** PROVIDED PASSAGE follows **

I don't know what to tell you. You're continuing to argue but you seem to not be following my point. I've already long since told you we're in agreement that you need to account for syntactically possible but theoretically impossible algebras for computation. In so doing I have gone further and repeatedly stated that because division by zero is not actually possible in fields, the author should not have tried to use such a rigorous system to justify the practical, syntactical requirements of a programming language. It doesn't make sense to try and refute mathematical theory as the preamble of a programming language manifesto.
> What exactly are you looking for me to say here?
Very simple. Here is a theory of a field in FOL:
∀ x . x + 0 = x
∀ x . ∃ -x . x + (-x) = 0
∀ x, y . x + y = y + x
∀ x, y, z . (x + y) + z = x + (y + z)
∀ x, y . x – y = x + (-y)
∀ x . 1x = x
∀ x . x ≠ 0 ⇒ ∃ x⁻¹ . xx⁻¹ = 1
∀ x, y . xy = yx
∀ x, y, z . (xy)z = x(yz)
∀ x, y . y ≠ 0 ⇒ x/y = xy⁻¹
∀ x, y, z . x(y + z) = xy + xz
Do you claim that this formalization is unacceptable (i.e. it does not precisely and fully define what a field is)? If so, why? If not, can you write a single theorem in this theory that would be falsified if I added the axiom, ∀ x . x/0 = 0 ?

** End of PROVIDED PASSAGE **

**WHAT YOU WILL DO**
How would you put this sentence from the division-by-zero thread into Spanish: "It doesn't make sense to try and refute mathematical theory as the preamble of a programming language manifesto."?

** INFORMATION PROVIDED follows **

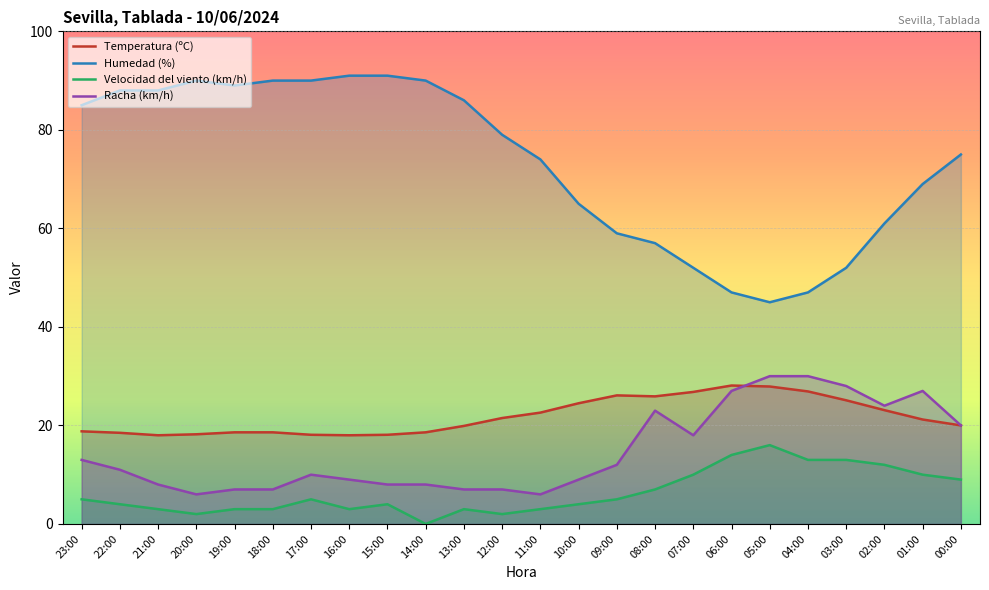

Which series has the largest total across all categories?

Humedad (%)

** End of INFORMATION PROVIDED **

**ANSWER FOR THE TASK**
No tiene sentido intentar refutar la teoría matemática como preámbulo de un manifiesto sobre un lenguaje de programación.